Postby jimwalton » Sun Apr 16, 2017 9:18 pm

The OT and NT are different authors, written in different contexts with different audiences in mind. We have to understand the books in their original context, and what matters is what the author meant by what he wrote (and how the people who read it understood what he was saying). In that sense the OT and the NT were very different documents, and we can only understand their true meanings by considering the authors' intent.

In another sense, of course both the OT & NT were God-breathed and are in perfect corroboration with each other. My point, however, is that revelation is progressive, and what we find out later in the NT was unknown to the audience of Ezekiel, and so Ezekiel could not have possibly intended what you attribute to him, and his audience would never have understood it that way.

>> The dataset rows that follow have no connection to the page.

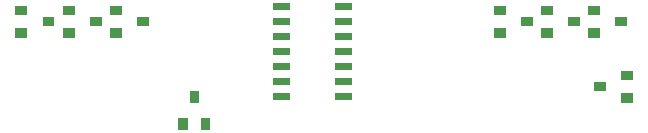
<source format=gbp>
G04 Layer: BottomPasteMaskLayer*
G04 EasyEDA v6.5.9, 2023-12-18 21:36:12*
G04 Gerber Generator version 0.2*
G04 Scale: 100 percent, Rotated: No, Reflected: No *
G04 Dimensions in millimeters *
G04 leading zeros omitted , absolute positions ,4 integer and 5 decimal *
%FSLAX45Y45*%
%MOMM*%

%ADD10C,0.0001*%

%LPD*%
G36*
X4034990Y4804991D02*
G01*
X4134990Y4804991D01*
X4134990Y4884991D01*
X4034990Y4884991D01*
G37*
G36*
X4264992Y4709995D02*
G01*
X4364992Y4709995D01*
X4364992Y4789995D01*
X4264992Y4789995D01*
G37*
G36*
X4034993Y4614989D02*
G01*
X4134993Y4614989D01*
X4134993Y4694989D01*
X4034993Y4694989D01*
G37*
G36*
X4434989Y4804991D02*
G01*
X4534989Y4804991D01*
X4534989Y4884991D01*
X4434989Y4884991D01*
G37*
G36*
X4664991Y4709995D02*
G01*
X4764991Y4709995D01*
X4764991Y4789995D01*
X4664991Y4789995D01*
G37*
G36*
X4434992Y4614989D02*
G01*
X4534992Y4614989D01*
X4534992Y4694989D01*
X4434992Y4694989D01*
G37*
G36*
X5494987Y3834991D02*
G01*
X5494987Y3934990D01*
X5414987Y3934990D01*
X5414987Y3834991D01*
G37*
G36*
X5589983Y4064993D02*
G01*
X5589983Y4164992D01*
X5509983Y4164992D01*
X5509983Y4064993D01*
G37*
G36*
X5684989Y3834993D02*
G01*
X5684989Y3934993D01*
X5604990Y3934993D01*
X5604990Y3834993D01*
G37*
G36*
X4834989Y4804991D02*
G01*
X4934988Y4804991D01*
X4934988Y4884991D01*
X4834989Y4884991D01*
G37*
G36*
X5064991Y4709995D02*
G01*
X5164990Y4709995D01*
X5164990Y4789995D01*
X5064991Y4789995D01*
G37*
G36*
X4834991Y4614989D02*
G01*
X4934991Y4614989D01*
X4934991Y4694989D01*
X4834991Y4694989D01*
G37*
G36*
X8084982Y4804991D02*
G01*
X8184982Y4804991D01*
X8184982Y4884991D01*
X8084982Y4884991D01*
G37*
G36*
X8314984Y4709995D02*
G01*
X8414984Y4709995D01*
X8414984Y4789995D01*
X8314984Y4789995D01*
G37*
G36*
X8084985Y4614989D02*
G01*
X8184984Y4614989D01*
X8184984Y4694989D01*
X8084985Y4694989D01*
G37*
G36*
X8484981Y4804991D02*
G01*
X8584981Y4804991D01*
X8584981Y4884991D01*
X8484981Y4884991D01*
G37*
G36*
X8714983Y4709995D02*
G01*
X8814983Y4709995D01*
X8814983Y4789995D01*
X8714983Y4789995D01*
G37*
G36*
X8484984Y4614989D02*
G01*
X8584984Y4614989D01*
X8584984Y4694989D01*
X8484984Y4694989D01*
G37*
G36*
X9264982Y4144990D02*
G01*
X9164982Y4144990D01*
X9164982Y4064990D01*
X9264982Y4064990D01*
G37*
G36*
X9034980Y4239986D02*
G01*
X8934980Y4239986D01*
X8934980Y4159986D01*
X9034980Y4159986D01*
G37*
G36*
X9264980Y4334992D02*
G01*
X9164980Y4334992D01*
X9164980Y4254992D01*
X9264980Y4254992D01*
G37*
G36*
X8884980Y4804991D02*
G01*
X8984980Y4804991D01*
X8984980Y4884991D01*
X8884980Y4884991D01*
G37*
G36*
X9114983Y4709995D02*
G01*
X9214982Y4709995D01*
X9214982Y4789995D01*
X9114983Y4789995D01*
G37*
G36*
X8884983Y4614989D02*
G01*
X8984983Y4614989D01*
X8984983Y4694989D01*
X8884983Y4694989D01*
G37*
G36*
X6359994Y4090990D02*
G01*
X6359994Y4146991D01*
X6216992Y4146991D01*
X6216992Y4090990D01*
G37*
G36*
X6359994Y4217990D02*
G01*
X6359994Y4273991D01*
X6216992Y4273991D01*
X6216992Y4217990D01*
G37*
G36*
X6359994Y4344990D02*
G01*
X6359994Y4400991D01*
X6216992Y4400991D01*
X6216992Y4344990D01*
G37*
G36*
X6359994Y4471990D02*
G01*
X6359994Y4527991D01*
X6216992Y4527991D01*
X6216992Y4471990D01*
G37*
G36*
X6359994Y4598990D02*
G01*
X6359994Y4654991D01*
X6216992Y4654991D01*
X6216992Y4598990D01*
G37*
G36*
X6359994Y4725990D02*
G01*
X6359994Y4781991D01*
X6216992Y4781991D01*
X6216992Y4725990D01*
G37*
G36*
X6359994Y4852990D02*
G01*
X6359994Y4908991D01*
X6216992Y4908991D01*
X6216992Y4852990D01*
G37*
G36*
X6882980Y4852990D02*
G01*
X6882980Y4908991D01*
X6739978Y4908991D01*
X6739978Y4852990D01*
G37*
G36*
X6882980Y4725990D02*
G01*
X6882980Y4781991D01*
X6739978Y4781991D01*
X6739978Y4725990D01*
G37*
G36*
X6882980Y4598990D02*
G01*
X6882980Y4654991D01*
X6739978Y4654991D01*
X6739978Y4598990D01*
G37*
G36*
X6882980Y4471990D02*
G01*
X6882980Y4527991D01*
X6739978Y4527991D01*
X6739978Y4471990D01*
G37*
G36*
X6882980Y4344990D02*
G01*
X6882980Y4400991D01*
X6739978Y4400991D01*
X6739978Y4344990D01*
G37*
G36*
X6882980Y4217990D02*
G01*
X6882980Y4273991D01*
X6739978Y4273991D01*
X6739978Y4217990D01*
G37*
G36*
X6882980Y4090990D02*
G01*
X6882980Y4146991D01*
X6739978Y4146991D01*
X6739978Y4090990D01*
G37*
M02*

</source>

Therefore we have to look through those same eyes.

What you end up doing, however, is retrofitting the NT into the OT, which is not legitimate exegesis. For instance, the prophecy of Isaiah about the young maiden giving birth is taken by Matthew and invested with new meaning: the VIRGIN shall conceive. That was not Isaiah's intent, his meaning, or anything to do with Isaiah, and we understand that. Attributing it to Jesus is still appropriate in the NT era, but we don't take that and retrofit it into Isaiah, claiming that a young girl of Ahaz's harem was pregnant as a virgin and gave birth to a divinely-conceived child. That's not how biblical interpretation works.